While New York's fashion week was impressive, it didn't just end there. Looks are still being cultivated in other major fashion cities. Take Milan and Paris for example. It seems that the creativity in Europe was non-stop. Not only did these big fashion houses showcase fabulous new looks, but they mastered the art of reflecting that for their grandeur runways that showcased their new collection.

 

A prime example is the way DSquared2 has taken social media by storm. The Italian brand, cultivated by twin brothers Dean and Dan Caten, celebrates its 30th birthday this year and has fully embraced the celebratory aspect. The 2025 show opened with new hit sensation Doechii and ended with a bang, as the brothers performed a skit of them getting arrested and eventually walking the runway.

In the same show, the models were brought out to the warehouse set via porsche and cop cars, and chose more stylized walks than a regular catwalk. As much as the runway world is known for only using models as canvases, the audience appreciated seeing models interact with each other, especially as the show was designed to have models stay on stage the whole time. The direction of the show was a refreshing concept that reignited possibilities on the runway.
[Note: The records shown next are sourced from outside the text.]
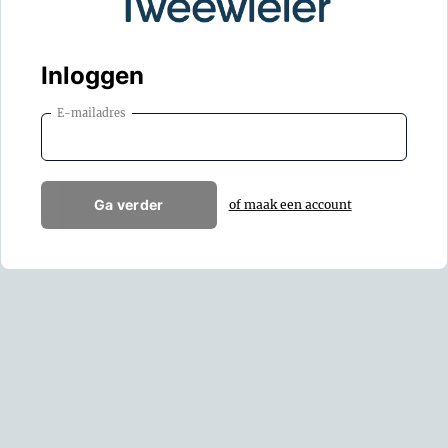
Inloggen
E-mailadres
Ga verder
of maak een account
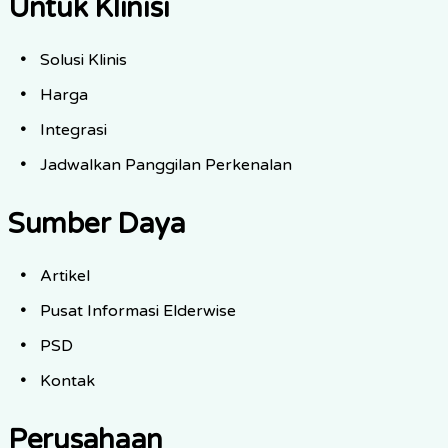
Untuk Klinisi
Solusi Klinis
Harga
Integrasi
Jadwalkan Panggilan Perkenalan
Sumber Daya
Artikel
Pusat Informasi Elderwise
PSD
Kontak
Perusahaan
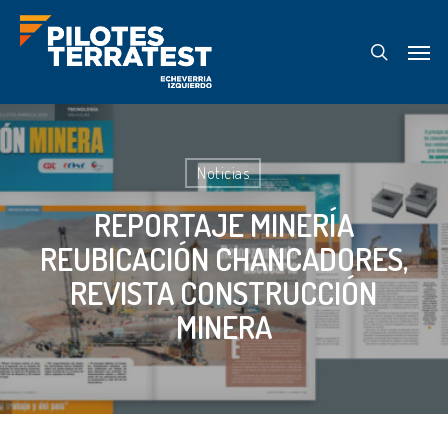
Skip
Menu
to
search
main
content
Noticias
REPORTAJE MINERÍA
REUBICACIÓN CHANCADORES,
REVISTA CONSTRUCCIÓN
MINERA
That excitement alone is causing more people to tune back into the art medium. Runway is known to have a strict and uptight nature surrounding it and designers are taking the initiative to disrupt that paradigm.

 

Other shows in the Fall/Winter collection had theatrical elements that captivated the crowd. To honor Fendi’s 100th year, a sentimental approach was taken for their show by having Fendi’s twin grandchildren open the doors. This is not only reflected in the collection of the year, but pays homage to the history of the show by shedding a new sense of appreciation for the brand’s longevity in the fashion scene.

Even Rick Owens, who has been a staple muse to fashion lovers, had pulled creative looks and had models wear fully black contact lenses during his show in Paris earlier in January. Diesel did the same in Milan this week, with his model’s main makeup looks having bold spray paint strokes on their faces. This was all intentionally crafted, as Diesel’s show wanted to bring attention to the bounds of which fashion and designs can go. With designs that go against conventional bodice silhouettes or cuts, Diesel encourages artists to be free in their work. The spray painted set reflected the body of work as well with the intent of his show to “break the bounds within luxury and avant garde.” Creativity isn't radical, it is a necessity for all things art related and fashion should not be excluded from that.

 

Dolce and Gabbana also hopped on the train by beating the stigma that all designs of menswear are lackluster. With the show incorporating a paparazzi concept, it seems that they definitely captured the attention of attendees. It may not be revolutionary but it fit with the idea of “Paparazzi” they were aiming to achieve and conceptually made the experience worth watching. People in the fashion world don’t like boring things. Runway is a dying piece of performance art because we have conformed to such mundane ways of portraying it. 

 

A special celebration shouldn't be the only occasion or reason that propels designers to elevate the artistic levels of their shows. Shouldn’t a new collection be celebrated enough? With critiques on the runway world, it has become apparent that people are straying away from the medium. But with artists communicating the artistic vision behind their design, it humanizes the art form to engage and excite the audience.